Working with matrices is both convenient and fast. Many functions that work on a single value can also be applied to an entire matrix. In addition, functions such as V Max, V Mean, and V Quantile can be applied to a function of the matrix (columns, in these situations). This month’s challenge aims to take this to the next level. We’ll be looking to extend this functionality to functions that aren’t available in JSL, and to do it for both matrices and lists.
- Write a function named mad that takes a vector as an input and returns the median absolute deviation (the median of the absolute differences from median of the data). For example, mad([1,2,3,1000]) returns 1. If there are an even number of observations, take the average value in the middle to calculate the median.
- Write a function trimmedMean(vecIn,pctLo,pctHi) that takes a vector (vecIn) and value between 0 and 0.5 corresponding to the percent of observations below (pctLo) and above (pctHi) the mean that are removed before the mean is calculated. The percent of trimmed values should be the largest number that does not exceed the input percent.
- Write a function listContains(listIn,valueString) that takes a list of strings (listIn) and a string (valueString) and returns a list of matrix values where each element of the matrix corresponds to a starting position of valueString in the jth item of listIn (i.e., an item of listIn may contain valueString more than once). Return the missing value if the item does not contain the string.
- Write a function applyFunction(listIn,fn,argList) that takes an input list (listIn) and applies the function fn with arguments argList to it. Assume the list will only contain numbers or strings. The function should work for both built-in and user-supplied functions. It could return a single value, matrix, or list of value depending on the input function. For simplicity, assume any function supplied to applyFunction will only need to operate on a character, string, numbers, matrix, or list (restricted to character, string, number, matrix, or list items).
Scoring: Two points for items 1 and 2, six points for items 3 and 4. Four extra points if you can write item 3 or 4 without using a loop (of any sort) or data table.
Deadline for entries is 11:59 PM Eastern US Time on Monday, August 17.
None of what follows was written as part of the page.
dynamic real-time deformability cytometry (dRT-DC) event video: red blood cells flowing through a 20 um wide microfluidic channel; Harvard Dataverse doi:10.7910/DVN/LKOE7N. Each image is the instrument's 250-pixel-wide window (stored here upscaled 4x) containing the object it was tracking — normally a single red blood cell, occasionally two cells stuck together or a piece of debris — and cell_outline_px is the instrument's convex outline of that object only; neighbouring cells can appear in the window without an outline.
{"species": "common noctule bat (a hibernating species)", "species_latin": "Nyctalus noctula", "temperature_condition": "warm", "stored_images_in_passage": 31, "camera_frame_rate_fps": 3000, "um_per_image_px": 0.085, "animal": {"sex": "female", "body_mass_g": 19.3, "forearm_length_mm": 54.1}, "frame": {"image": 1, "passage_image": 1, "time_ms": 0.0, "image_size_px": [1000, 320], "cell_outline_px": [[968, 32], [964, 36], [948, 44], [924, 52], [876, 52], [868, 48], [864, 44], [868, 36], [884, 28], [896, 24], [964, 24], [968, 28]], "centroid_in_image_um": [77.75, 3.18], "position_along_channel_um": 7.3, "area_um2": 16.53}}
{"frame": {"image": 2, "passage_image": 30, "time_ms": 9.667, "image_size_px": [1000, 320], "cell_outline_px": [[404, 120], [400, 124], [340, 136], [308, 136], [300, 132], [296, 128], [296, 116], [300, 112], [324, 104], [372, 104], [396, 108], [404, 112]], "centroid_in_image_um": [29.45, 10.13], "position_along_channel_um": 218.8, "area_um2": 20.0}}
11 Aug 2020: There's been a bit of confusion over a few aspects of the challenge. Let me see if I can clear things up:
- For trimmedMean, pctLo and pctHi are frational values bounded below by 0 and above by 0.5. If, for example, pctLo = 0.23, then the 23% of the values from the lower tail are removed.
- For listContains, if listIn = {"ABCD","DEFG", "GHIJ"} and valueString = "D", then [4,1,.] is returned.
- For applyFunction, both listIn and argList are arguments to fn. The main difference is that listIn will never be empty, but argList may be empty. For example, if listIn = {"ABCD","DEFG","GHIJ"} and fn = Contains, then argList should be a list that contains at least one substring to search for. If fn = Length, however, argList would be empty. In cases where fn can be applied to the individual elements, do so. For instance, if fn = Char, rather than returning the quoted list, quote the individual elements of the list.
Hope this makes things clearer. If not, please let me know.